Review: Seattle’s Mobile Street Food

The mobile street food craze has hit Seattle hard, and with it comes a roving upscale feast worth tr

By Seattle Mag December 31, 1969

Category: seattlepi.com teaser headlines

 

The mobile street food craze has hit Seattle hard, and with it comes a roving upscale feast worth tracking down

Most people fall into one of two camps when it comes to the idea of eating from street vendors or food trucks. There are those in the Roach Coach camp, who are horrified by the potential hazards (real or imagined) of such food vendors and can’t bring themselves to belly up to a taco truck or give in to a hot dog craving on the street.

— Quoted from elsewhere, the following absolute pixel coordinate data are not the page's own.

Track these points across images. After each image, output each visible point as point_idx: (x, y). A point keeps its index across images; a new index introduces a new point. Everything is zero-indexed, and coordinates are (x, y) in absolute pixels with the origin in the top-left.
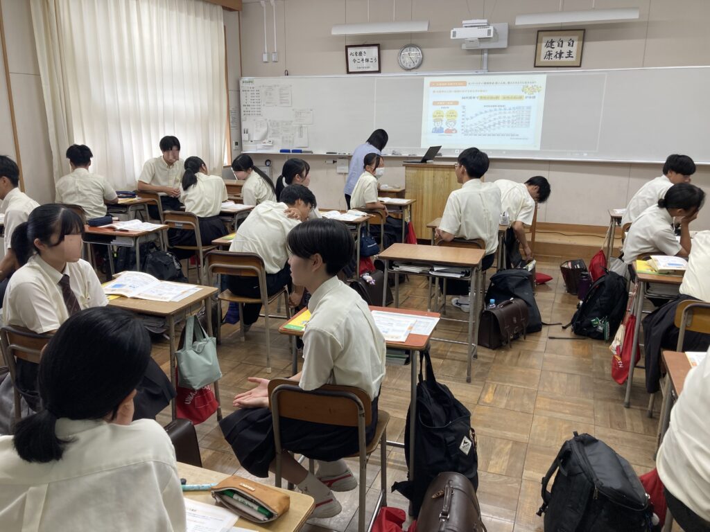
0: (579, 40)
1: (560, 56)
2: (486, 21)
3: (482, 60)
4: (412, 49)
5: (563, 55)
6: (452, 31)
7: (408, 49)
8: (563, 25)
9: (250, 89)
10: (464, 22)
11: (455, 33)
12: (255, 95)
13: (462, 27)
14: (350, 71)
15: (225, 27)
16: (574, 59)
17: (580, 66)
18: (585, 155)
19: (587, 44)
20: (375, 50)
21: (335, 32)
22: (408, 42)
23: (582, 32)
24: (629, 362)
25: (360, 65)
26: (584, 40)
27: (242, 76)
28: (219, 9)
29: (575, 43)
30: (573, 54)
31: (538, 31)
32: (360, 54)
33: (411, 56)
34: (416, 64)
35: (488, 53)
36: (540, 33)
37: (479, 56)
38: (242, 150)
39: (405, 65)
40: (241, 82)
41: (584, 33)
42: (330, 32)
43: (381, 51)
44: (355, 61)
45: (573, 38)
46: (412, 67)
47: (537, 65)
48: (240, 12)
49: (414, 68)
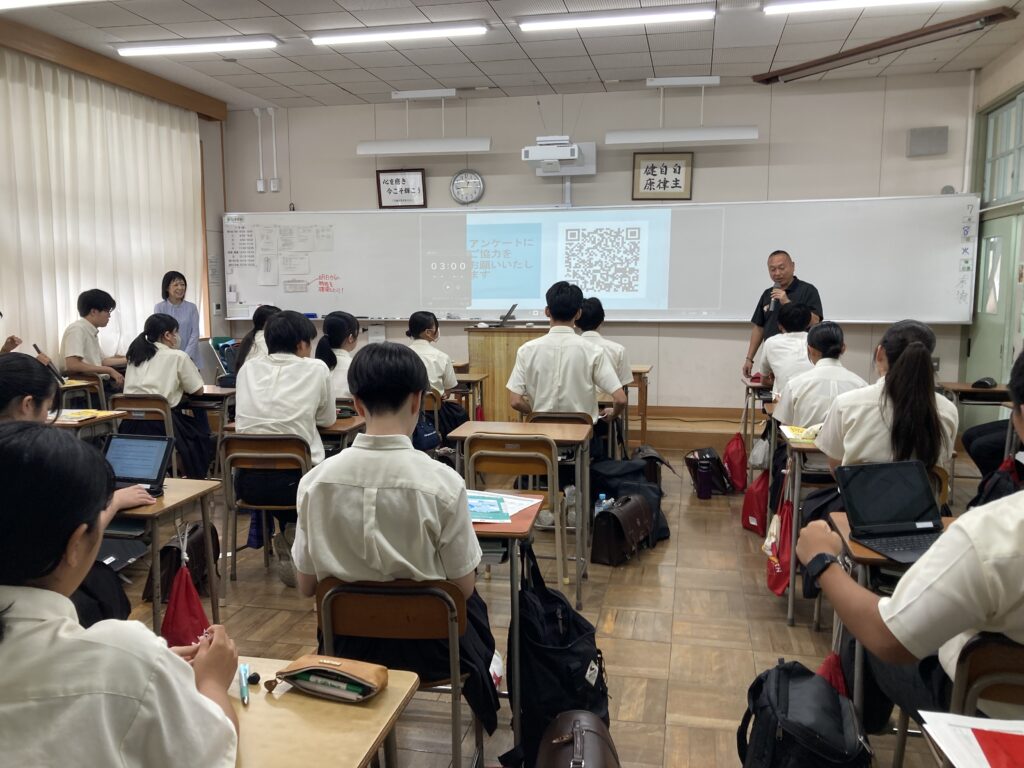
0: (686, 166)
1: (665, 186)
2: (567, 138)
3: (563, 191)
4: (469, 175)
5: (668, 184)
6: (523, 151)
7: (463, 175)
8: (665, 146)
9: (237, 229)
10: (538, 139)
11: (527, 153)
12: (246, 237)
13: (536, 145)
14: (383, 205)
15: (201, 142)
16: (682, 190)
17: (690, 199)
18: (705, 313)
19: (696, 170)
20: (418, 176)
21: (363, 151)
22: (463, 166)
23: (689, 156)
24: (789, 563)
25: (397, 197)
26: (692, 165)
27: (225, 211)
28: (194, 117)
29: (683, 170)
30: (681, 183)
31: (635, 154)
32: (397, 181)
33: (468, 185)
34: (475, 196)
35: (572, 182)
36: (637, 156)
37: (560, 186)
38: (226, 316)
39: (460, 197)
40: (225, 219)
41: (693, 156)
42: (355, 151)
43: (427, 179)
44: (389, 191)
45: (680, 163)
46: (470, 200)
47: (635, 197)
48: (224, 123)
49: (472, 202)
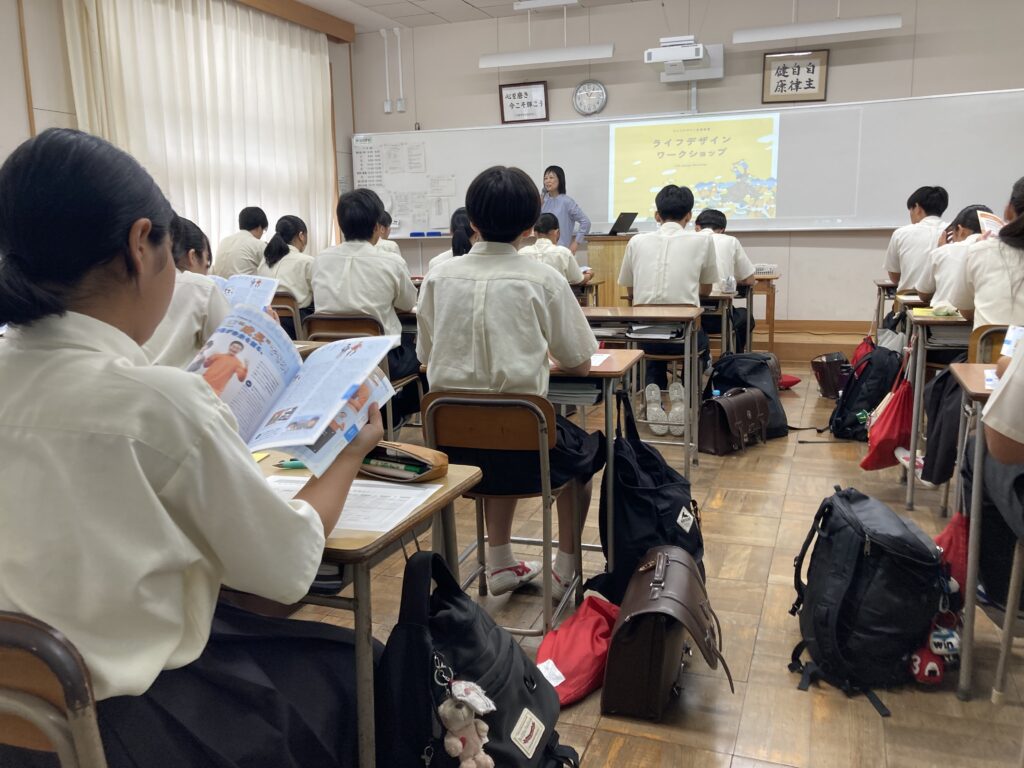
0: (821, 65)
1: (797, 88)
2: (692, 38)
3: (689, 97)
4: (592, 86)
5: (800, 85)
6: (646, 52)
7: (586, 86)
8: (798, 44)
9: (366, 150)
10: (662, 40)
11: (650, 55)
12: (374, 158)
13: (659, 46)
14: (506, 120)
15: (330, 64)
16: (815, 91)
17: (824, 100)
18: (839, 221)
19: (833, 70)
20: (540, 89)
21: (485, 64)
22: (586, 76)
23: (825, 53)
25: (518, 111)
26: (828, 63)
27: (354, 132)
28: (323, 37)
29: (817, 69)
30: (815, 84)
31: (765, 53)
32: (520, 95)
33: (591, 96)
34: (598, 106)
35: (698, 87)
36: (767, 56)
37: (685, 92)
39: (582, 108)
40: (354, 141)
41: (829, 54)
42: (478, 66)
43: (550, 92)
44: (512, 105)
45: (813, 62)
46: (592, 111)
47: (765, 100)
48: (352, 45)
49: (595, 112)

In the other camp are the Fearless Foodies, aka the Anthony Bourdain wannabes—food-obsessed daredevils who actually seek out mobile and/or street food vendors here and abroad, believing that they’re getting a true, authentic taste of whichever city they’re in by eating from these carts. They thrill to the discovery of a cheap, delicious bite, especially when it comes from an unlikely vessel (a silver Airstream!) or undiscovered hole-in-the-wall.

I readily admit to being a card-carrying member of the second camp; if my local taco truck, El Asadero (in Columbia City), had a punch card, I’d be eating a plate of free tacos every couple of weeks. But things are changing: The mobile eateries that have hit Seattle’s streets in the last year (and that continue to pop up around town almost weekly) are far from the dented, paint-chipped, sometimes sketchy street food carts, buses and trucks that I’ve loved for years. They’re a shiny new breed: intriguing to the food geeks for what they’re serving, but also—dare I say—“nice enough” that even the Roach Coachers are willing to bend a rule to grab a bite.

Take Skillet, which started the roving polished food truck trend two years ago with its way-upscale street chow dished out of a hipster-approved Airstream trailer. Since then, I’ve gladly devoured Skillet’s duck confit over ginger rice, various sandwiches decked out with fresh fish or lemongrass chicken, piles of poutine (fries smothered in gravy and cheese curds) and their now-famous burger, made with Oregon beef, Cambozola cheese and bacon jam. That’s right: This is a food truck that tops things with “bacon jam.” The food’s not cheap—most dishes are $7 to $9—but portions are generous, and for the money, Skillet’s food is about as good as any sit-down eatery around.